Scientific classification
- Kingdom: Plantae
- Clade: Tracheophytes
- Clade: Angiosperms
- Clade: Eudicots
- Clade: Rosids
- Order: Fabales
- Family: Fabaceae
- Subfamily: Faboideae
- Genus: Jacksonia
- Species: J. debilis
- Binomial name: Jacksonia debilis Chappill

= Jacksonia debilis =

- Genus: Jacksonia (plant)
- Species: debilis
- Authority: Chappill
- Conservation status: P1

Species of legume

Jacksonia debilis is a species of flowering plant in the family Fabaceae and is endemic to the south west of Western Australia.
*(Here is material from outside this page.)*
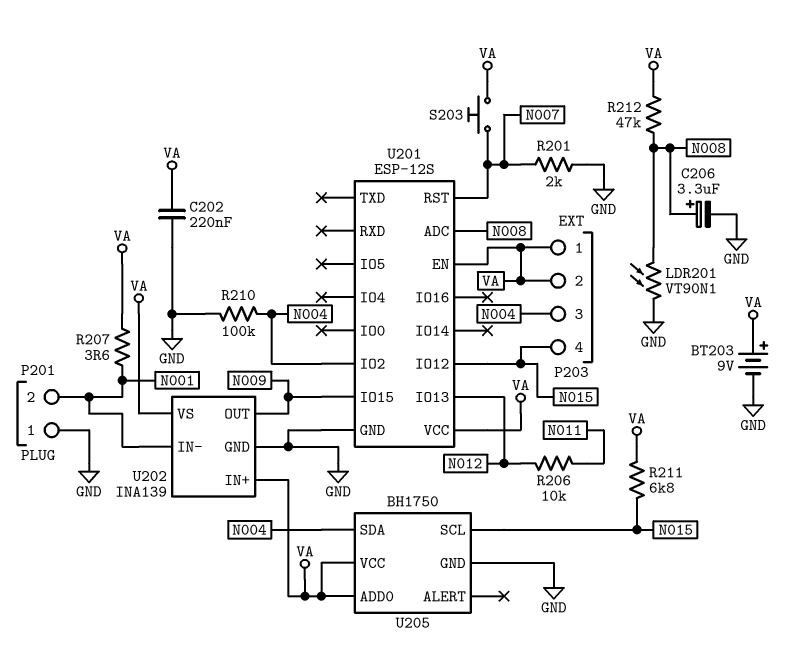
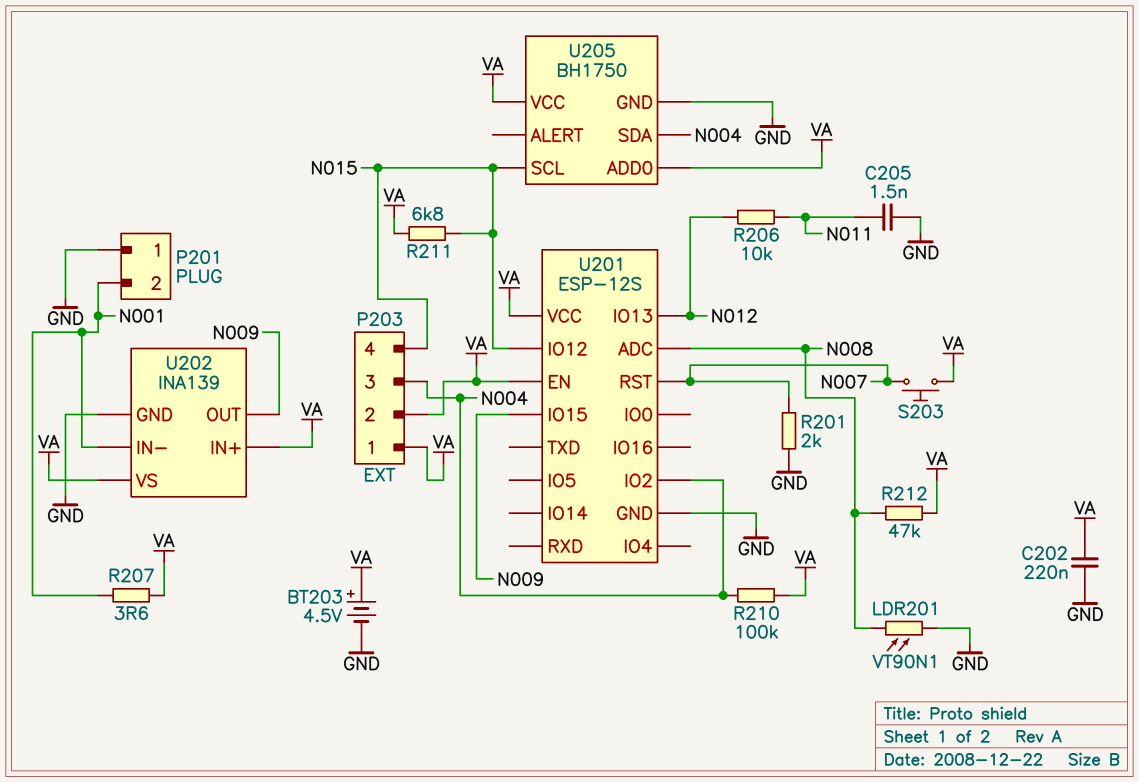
BT203: 9V (plus VA, minus GND) -> 4.5V (plus VA, minus GND)
C205: none -> 1.5nF (GND, N011)
C206: 3.3uF (plus N008, minus GND) -> none
R210: 100k (GND, N004) -> 100k (N004, VA)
It is a spreading to prostrate shrub with curved phylloclades, yellow-orange flowers with red markings, and woody, hairy pods.

==Description==
Jacksonia debilis is a spreading to prostrate shrub that typically grows up to 0.1–0.2 m high and 0.4–2 m wide, its branches greyish-green. Its phylloclades are curved with the leaves reduced to pale brown to dark brown egg-shaped scales, 0.7–2.1 mm long and 0.75–1.4 mm wide with toothed edges. The flowers are scattered along branches each flower on a pedicel 1.5–4.5 mm long. There are egg-shaped bracteoles 0.75–2.3 mm long and 0.5–0.8 mm wide on the pedicels. The floral tube is 0.3–0.6 mm long and the sepals are membranous, the lobes 5.3–6.8 mm long, 0.8–1.3 mm wide and fused at the base. The standard petal is yellow-orange to orange with a red "eye", 3.5–7.7 mm long and 5.5–8.2 mm deep, the wings yellow-orange, 4.7–6.6 mm long, and the keel deep red around the edges, 3.7–5.3 mm long. The stamens have white filaments 2.2–4.8 mm long. Flowering occurs from August to November, and the fruit is a woody, densely hairy, elliptic pod, 8.0–8.5 mm long and about 3.5 mm wide.

==Taxonomy==
Jacksonia debilis was first formally described in 2007 by Jennifer Anne Chappill in Australian Systematic Botany from specimens collected 10 km east of Newdegate in 1991. The specific epithet (debilis) means 'feeble' or 'weak', referring to the lowly habit of this species.

==Distribution and habitat==
This species of Jacksonia grows in mallee woodland in scattered locations between Coorow, Bruce Rock, Kukerin and Newdegate in the Avon Wheatbelt and Mallee bioregions of inland south-western Western Australia.

==Conservation status==
Jacksonia debilis is listed as "Priority One" by the Government of Western Australia Department of Biodiversity, Conservation and Attractions, meaning that it is known from only one or a few locations where it is potentially at risk.